LAS VEGAS - A jury in Las Vegas on Friday ordered two drug companies to pay a combined $500 million in punitive damages in the first of hundreds of civil cases stemming from a hepatitis C outbreak two years ago.
The Clark County District Court jury said Teva Parenteral Medicines, of Irvine, Calif., must pay $356 million to Henry Chanin and his wife, Lorraine. The company is a unit of Teva Pharmaceutical Industries Ltd., an Israeli company that has its U.S. headquarters in North Wales, Montgomery County, Pa.
The second company, Baxter Healthcare Services, was ordered to pay $144 million.
The punitive damages come on top of more than $5 million awarded to the couple by the same jury. It found the companies responsible for breach of implied warranty and failure to warn. The jury awarded Henry Chanin $3.25 million and his wife $1.85 million.
Health officials have blamed the reuse of vials of the anesthetic propofol for infecting patients with hepatitis, an incurable liver disease.
The companies provided the propofol used by endoscopy clinics at the heart of the hepatitis C outbreak. At least nine - and possibly as many as 114 - patients were infected with the disease.

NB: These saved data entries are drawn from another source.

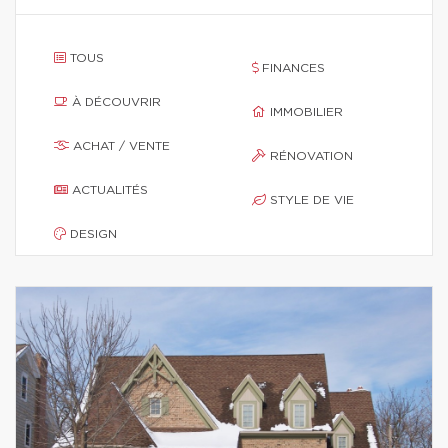
TOUS
FINANCES
À DÉCOUVRIR
IMMOBILIER
ACHAT / VENTE
RÉNOVATION
ACTUALITÉS
STYLE DE VIE
DESIGN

The Southern Nevada Health District advised about 50,000 patients who received endoscopy procedures at the clinics to get tested. The 2008 notification prompted widespread fear of infection and led to the lawsuits.
The Chanins' case was the first to reach trial.
Henry Chanin, 62, the headmaster of a private school run by the wife of Las Vegas' mayor, contracted hepatitis C in 2006 during a routine procedure at Desert Shadow Endoscopy Center, the jury was told.
His lawyer said the vials provided by the companies were larger than necessary.
Drug company lawyers have maintained that the vials were marked with instructions and warnings, and medical professionals decided what sizes were appropriate.